How do I stop caring what people think?

You do not need to stop caring completely. Instead, practice caring less about opinions that do not align with your values. Ask yourself: “Is this feedback useful, kind, accurate, or relevant?” If not, you do not have to carry it.

Why do I need reassurance in relationships?

Reassurance-seeking in relationships can come from fear of abandonment, past betrayal, inconsistent affection, low self-esteem, or anxious attachment patterns. Occasional reassurance is normal. Constant reassurance may be a sign that you need stronger emotional regulation and self-soothing tools.

How do I stop seeking validation on social media?

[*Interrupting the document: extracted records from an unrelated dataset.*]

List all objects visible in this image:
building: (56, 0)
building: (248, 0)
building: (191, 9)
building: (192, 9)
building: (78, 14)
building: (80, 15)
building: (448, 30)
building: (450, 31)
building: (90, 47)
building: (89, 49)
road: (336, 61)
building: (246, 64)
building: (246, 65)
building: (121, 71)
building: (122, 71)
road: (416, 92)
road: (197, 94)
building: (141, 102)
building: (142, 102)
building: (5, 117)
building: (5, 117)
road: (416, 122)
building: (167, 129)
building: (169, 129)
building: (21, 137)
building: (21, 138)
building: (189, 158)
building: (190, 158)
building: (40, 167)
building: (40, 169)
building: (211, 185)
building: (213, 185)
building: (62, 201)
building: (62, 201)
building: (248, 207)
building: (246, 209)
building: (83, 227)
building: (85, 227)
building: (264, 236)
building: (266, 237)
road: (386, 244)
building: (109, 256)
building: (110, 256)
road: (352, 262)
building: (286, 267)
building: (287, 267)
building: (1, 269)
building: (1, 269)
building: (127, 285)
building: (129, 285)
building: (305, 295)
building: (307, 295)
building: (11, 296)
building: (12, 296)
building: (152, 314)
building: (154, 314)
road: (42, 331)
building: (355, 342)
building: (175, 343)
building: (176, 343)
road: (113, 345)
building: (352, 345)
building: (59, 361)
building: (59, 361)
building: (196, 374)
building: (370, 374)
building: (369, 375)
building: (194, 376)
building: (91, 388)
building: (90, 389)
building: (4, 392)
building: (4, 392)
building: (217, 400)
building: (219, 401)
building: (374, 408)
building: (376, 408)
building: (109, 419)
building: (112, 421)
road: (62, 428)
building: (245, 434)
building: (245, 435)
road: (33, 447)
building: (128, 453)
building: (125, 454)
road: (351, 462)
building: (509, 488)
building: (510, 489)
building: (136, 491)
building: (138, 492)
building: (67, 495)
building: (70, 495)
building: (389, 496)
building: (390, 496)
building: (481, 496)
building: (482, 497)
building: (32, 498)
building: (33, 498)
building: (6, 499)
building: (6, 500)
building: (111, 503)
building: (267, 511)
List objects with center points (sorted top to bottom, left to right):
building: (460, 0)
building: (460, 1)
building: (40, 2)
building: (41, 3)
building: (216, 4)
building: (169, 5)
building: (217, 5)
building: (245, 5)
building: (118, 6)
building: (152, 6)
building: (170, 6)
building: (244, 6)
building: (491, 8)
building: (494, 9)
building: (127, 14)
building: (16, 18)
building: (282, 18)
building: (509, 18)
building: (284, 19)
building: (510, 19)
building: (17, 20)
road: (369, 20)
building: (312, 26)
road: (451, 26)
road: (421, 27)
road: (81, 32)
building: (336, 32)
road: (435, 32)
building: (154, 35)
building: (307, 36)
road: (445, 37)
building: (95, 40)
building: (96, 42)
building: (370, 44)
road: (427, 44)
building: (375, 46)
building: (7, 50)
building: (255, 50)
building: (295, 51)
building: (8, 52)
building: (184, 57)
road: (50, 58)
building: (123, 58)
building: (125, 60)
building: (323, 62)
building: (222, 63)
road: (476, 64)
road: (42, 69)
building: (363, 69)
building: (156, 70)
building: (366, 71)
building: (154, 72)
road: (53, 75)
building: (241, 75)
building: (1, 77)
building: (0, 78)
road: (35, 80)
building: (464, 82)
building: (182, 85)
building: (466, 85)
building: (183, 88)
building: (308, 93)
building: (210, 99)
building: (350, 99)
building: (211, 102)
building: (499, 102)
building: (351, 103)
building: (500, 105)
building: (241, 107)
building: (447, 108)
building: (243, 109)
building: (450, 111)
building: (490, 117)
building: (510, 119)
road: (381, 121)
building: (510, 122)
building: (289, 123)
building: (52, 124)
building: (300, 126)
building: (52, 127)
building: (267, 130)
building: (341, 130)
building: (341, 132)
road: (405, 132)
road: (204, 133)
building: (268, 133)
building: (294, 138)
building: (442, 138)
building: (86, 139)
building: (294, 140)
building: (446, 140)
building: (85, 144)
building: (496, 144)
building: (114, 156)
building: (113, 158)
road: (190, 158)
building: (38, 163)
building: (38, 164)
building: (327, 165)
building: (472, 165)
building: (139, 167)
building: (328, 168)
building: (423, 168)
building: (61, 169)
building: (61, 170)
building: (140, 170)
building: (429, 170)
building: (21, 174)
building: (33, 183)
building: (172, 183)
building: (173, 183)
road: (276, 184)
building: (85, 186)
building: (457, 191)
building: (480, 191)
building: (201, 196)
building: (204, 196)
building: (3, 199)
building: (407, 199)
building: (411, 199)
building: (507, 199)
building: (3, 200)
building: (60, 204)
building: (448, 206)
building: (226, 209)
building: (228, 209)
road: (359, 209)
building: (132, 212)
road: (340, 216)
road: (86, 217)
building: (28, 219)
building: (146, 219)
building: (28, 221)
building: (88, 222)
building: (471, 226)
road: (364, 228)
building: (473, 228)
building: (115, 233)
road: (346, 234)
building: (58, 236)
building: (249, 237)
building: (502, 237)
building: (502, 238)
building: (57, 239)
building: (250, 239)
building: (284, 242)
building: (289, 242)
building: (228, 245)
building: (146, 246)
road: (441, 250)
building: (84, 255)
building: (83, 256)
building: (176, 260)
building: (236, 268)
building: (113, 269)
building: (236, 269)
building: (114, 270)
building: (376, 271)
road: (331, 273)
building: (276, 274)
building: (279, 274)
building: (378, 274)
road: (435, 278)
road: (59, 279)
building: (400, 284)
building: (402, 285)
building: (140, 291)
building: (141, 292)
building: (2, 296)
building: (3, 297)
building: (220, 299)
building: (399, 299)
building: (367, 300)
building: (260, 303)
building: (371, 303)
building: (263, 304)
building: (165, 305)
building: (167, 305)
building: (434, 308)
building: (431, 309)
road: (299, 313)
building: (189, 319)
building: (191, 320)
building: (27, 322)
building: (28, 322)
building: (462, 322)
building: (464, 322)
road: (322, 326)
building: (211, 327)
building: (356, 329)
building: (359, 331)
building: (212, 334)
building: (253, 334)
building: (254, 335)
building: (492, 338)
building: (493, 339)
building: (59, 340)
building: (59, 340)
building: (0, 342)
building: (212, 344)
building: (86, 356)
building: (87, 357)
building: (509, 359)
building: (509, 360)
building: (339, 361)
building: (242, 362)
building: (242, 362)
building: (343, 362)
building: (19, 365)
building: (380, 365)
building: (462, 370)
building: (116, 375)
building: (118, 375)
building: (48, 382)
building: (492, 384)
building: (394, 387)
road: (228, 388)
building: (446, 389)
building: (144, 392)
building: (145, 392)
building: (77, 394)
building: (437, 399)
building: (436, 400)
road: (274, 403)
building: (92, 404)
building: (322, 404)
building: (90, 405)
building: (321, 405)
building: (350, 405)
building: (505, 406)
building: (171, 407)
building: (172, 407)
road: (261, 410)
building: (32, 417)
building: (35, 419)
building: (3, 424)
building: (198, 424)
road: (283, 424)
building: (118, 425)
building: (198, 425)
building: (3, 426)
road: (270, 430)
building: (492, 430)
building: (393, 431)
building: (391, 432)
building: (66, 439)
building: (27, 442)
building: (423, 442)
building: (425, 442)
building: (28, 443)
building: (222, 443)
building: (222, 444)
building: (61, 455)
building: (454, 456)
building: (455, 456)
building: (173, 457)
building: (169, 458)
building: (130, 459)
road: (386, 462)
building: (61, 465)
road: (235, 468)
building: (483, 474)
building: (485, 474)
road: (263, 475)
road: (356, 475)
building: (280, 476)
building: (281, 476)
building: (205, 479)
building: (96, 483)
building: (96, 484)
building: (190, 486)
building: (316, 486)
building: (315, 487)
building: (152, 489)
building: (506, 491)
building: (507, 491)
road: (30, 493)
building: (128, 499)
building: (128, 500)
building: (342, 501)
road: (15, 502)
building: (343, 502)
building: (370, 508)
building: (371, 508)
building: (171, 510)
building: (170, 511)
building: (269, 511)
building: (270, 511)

Start by turning off notifications, delaying the urge to check likes, unfollowing accounts that trigger comparison, and asking yourself why you are posting. Share from authenticity, not from the need to prove your worth.

Can low self-esteem cause validation-seeking?

Yes. When self-esteem is unstable, external approval can feel like proof that you are worthy. But because outside approval changes, it cannot create lasting self-worth. Building self-compassion and internal validation can help create a more stable foundation.

Is validation-seeking linked to trauma?

It can be. Some people seek validation because past experiences taught them that love, safety, or acceptance depended on pleasing others. Trauma responses such as fawning, people-pleasing, and fear of conflict can all involve approval-seeking. A therapist can help you explore this safely.

What is the difference between support and validation dependence?

Support is when you receive care while still staying connected to your own judgment. Validation dependence is when you feel unable to trust yourself unless someone else confirms your worth, choices, or emotions.

Can therapy help me stop seeking approval?

Yes. Therapy can help you understand the root of your validation-seeking, build self-worth, practice boundaries, process past emotional wounds, and develop healthier relationship patterns.

Medical and Mental Health Disclaimer:

This article is for educational and informational purposes only. It is not a substitute for professional mental health advice, diagnosis, or treatment. If you are experiencing severe anxiety, depression, trauma symptoms, relationship distress, or thoughts of harming yourself or others, please contact a licensed mental health professional or emergency support service in your area.